## ABOUT THIS TASK
Every line below from the one with "25～30, 八千代市: 0 -> 3" through the one with "13:15: 341.65 -> 341.72" should be retyped exactly, both ends included; no other lines and no pictures.

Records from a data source
-- -- --
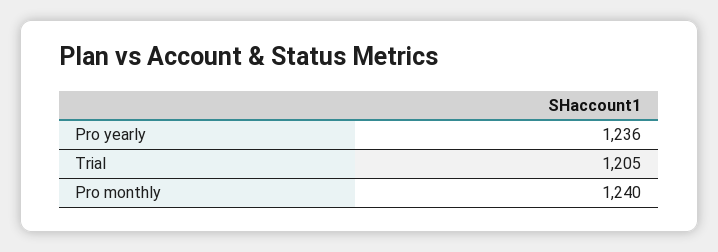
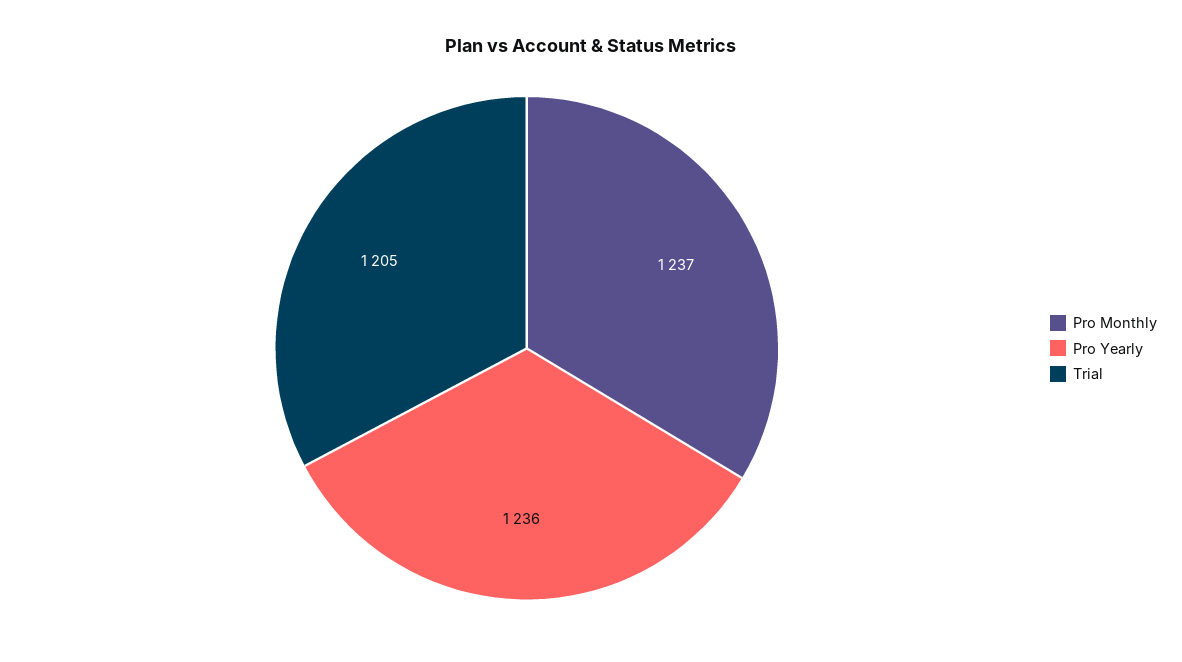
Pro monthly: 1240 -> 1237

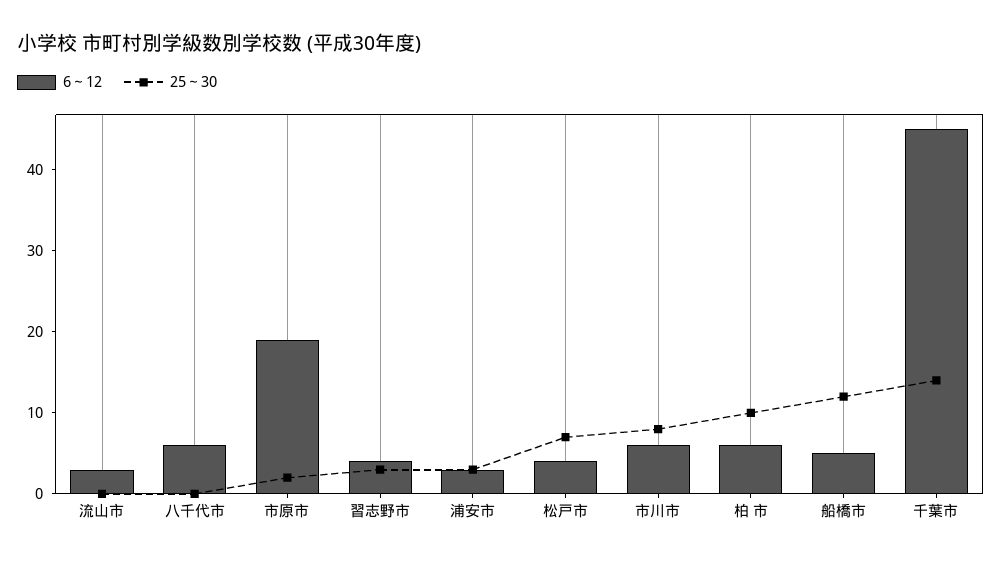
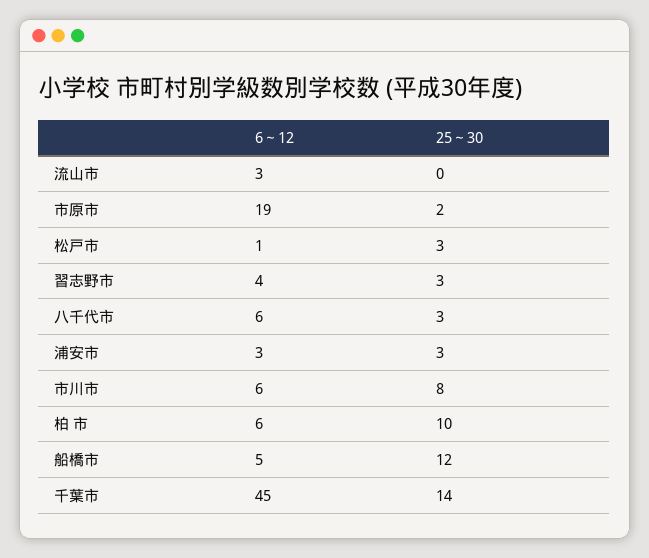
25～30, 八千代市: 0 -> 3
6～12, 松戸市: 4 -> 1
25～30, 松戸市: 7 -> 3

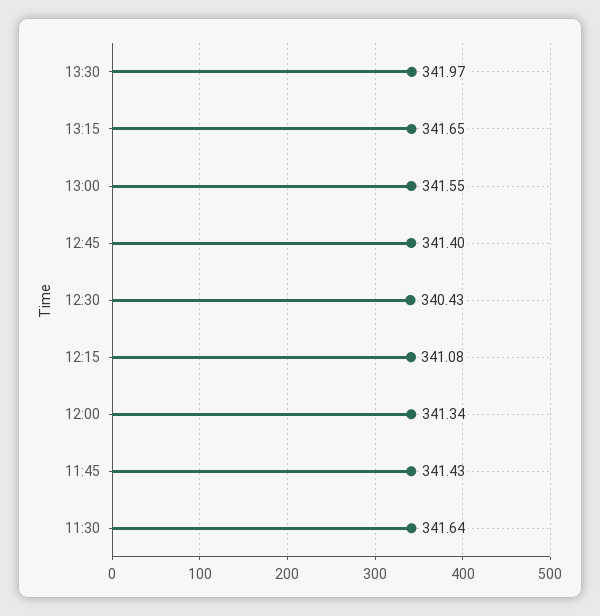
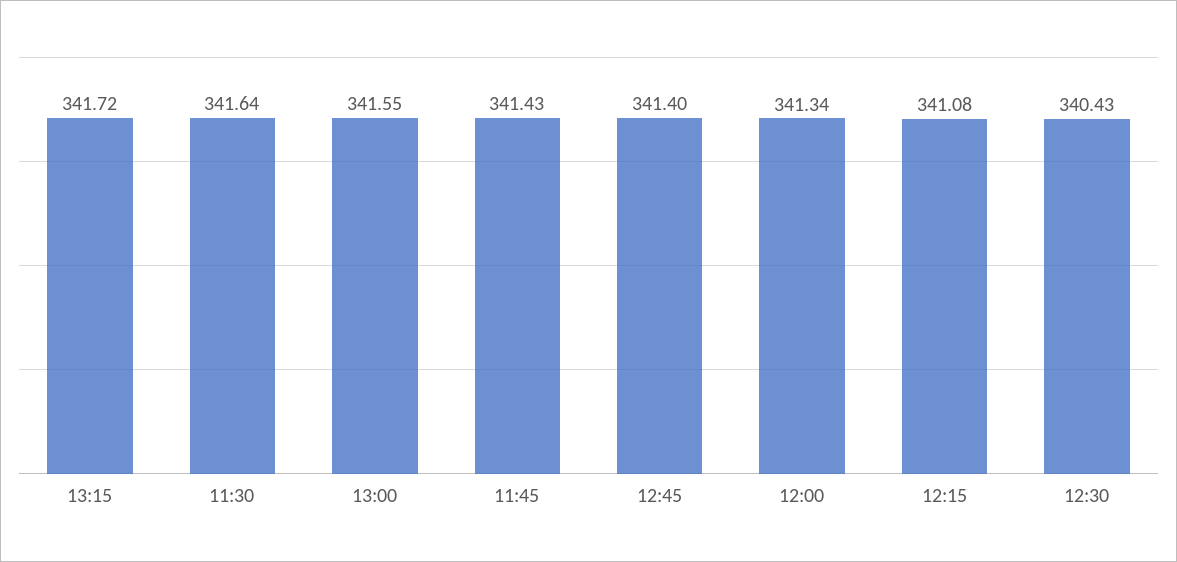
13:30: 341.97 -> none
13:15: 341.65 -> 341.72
-- -- --
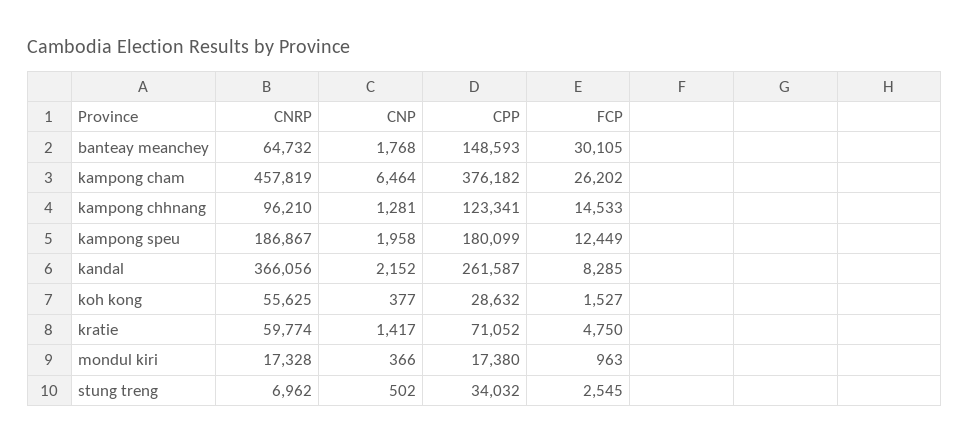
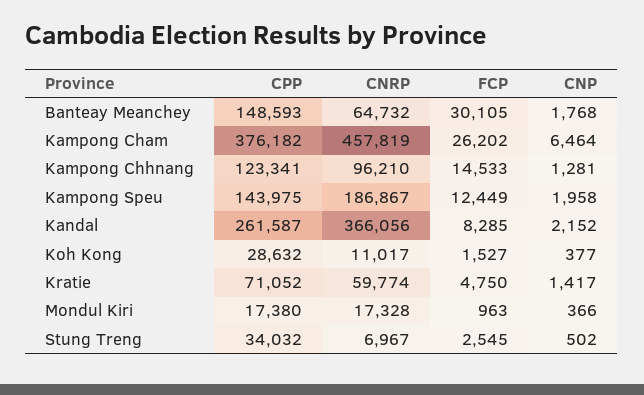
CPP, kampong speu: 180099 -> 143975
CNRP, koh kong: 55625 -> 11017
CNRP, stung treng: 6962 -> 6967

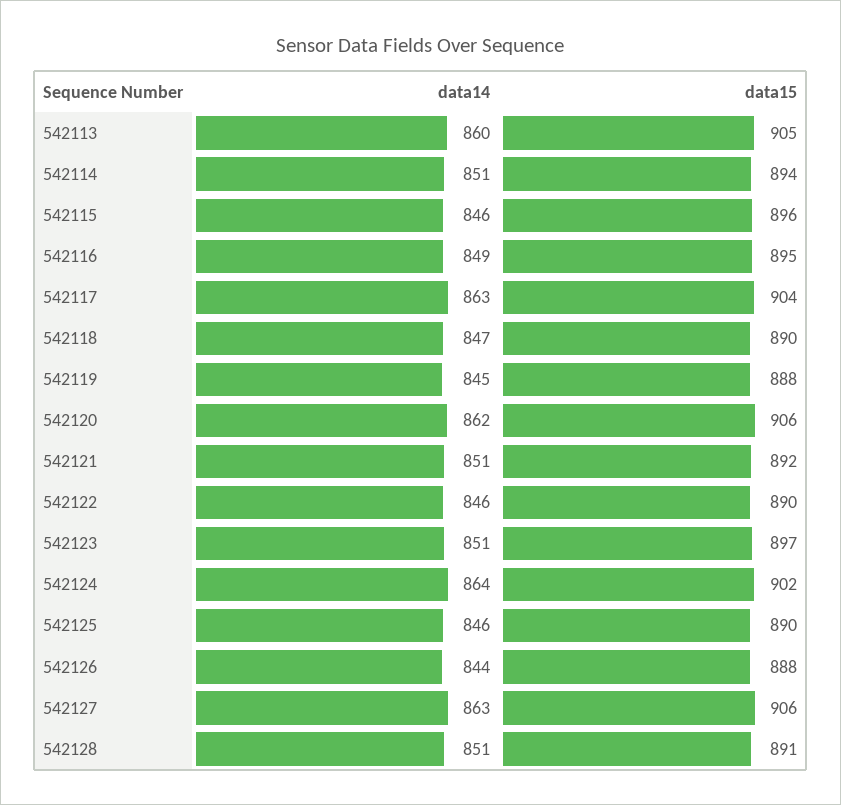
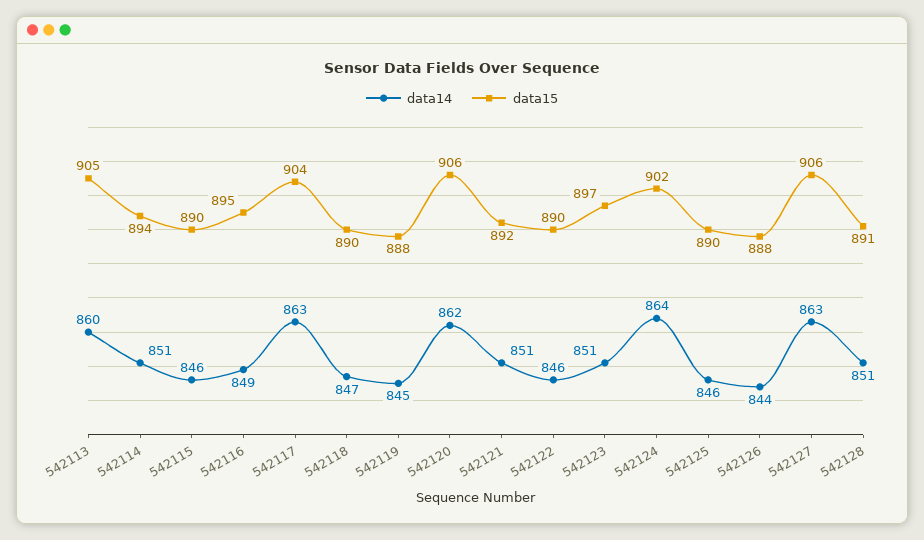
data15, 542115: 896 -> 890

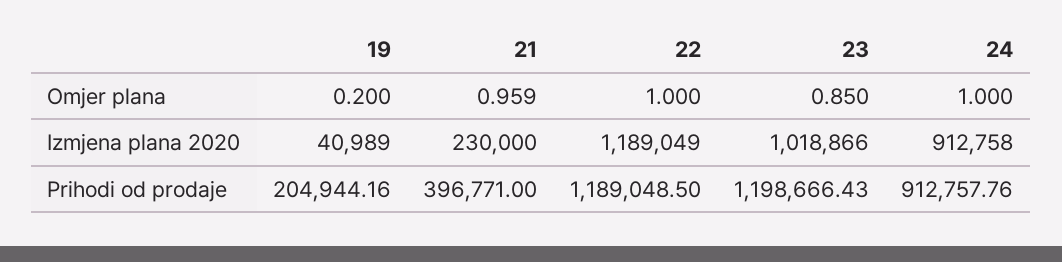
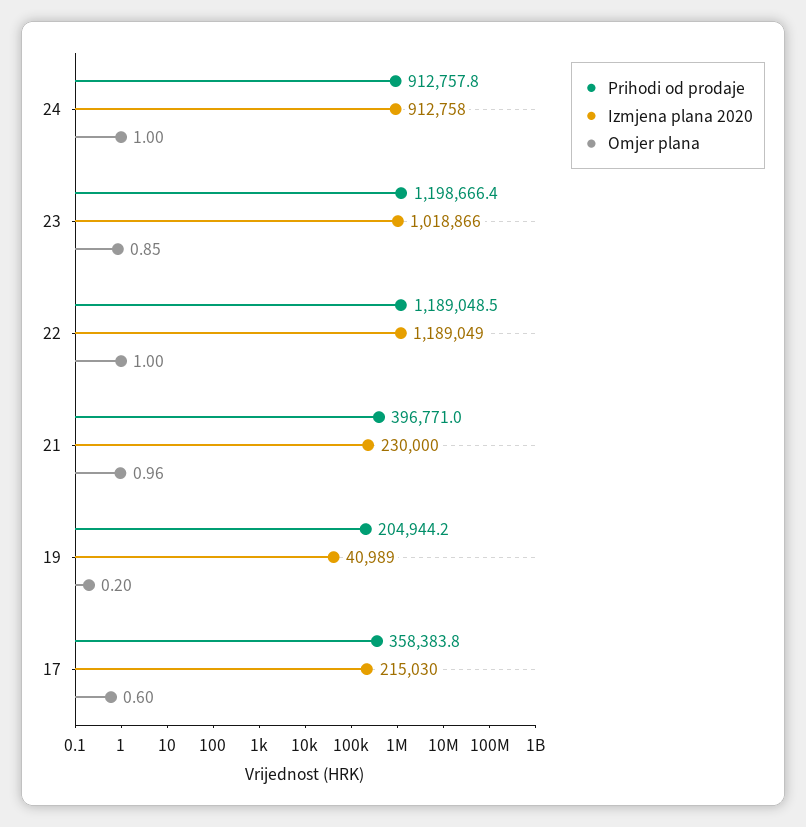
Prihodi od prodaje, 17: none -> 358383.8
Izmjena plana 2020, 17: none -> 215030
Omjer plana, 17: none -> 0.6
-- -- --
## RESULT OF THE TASK
25～30, 八千代市: 0 -> 3
6～12, 松戸市: 4 -> 1
25～30, 松戸市: 7 -> 3

13:30: 341.97 -> none
13:15: 341.65 -> 341.72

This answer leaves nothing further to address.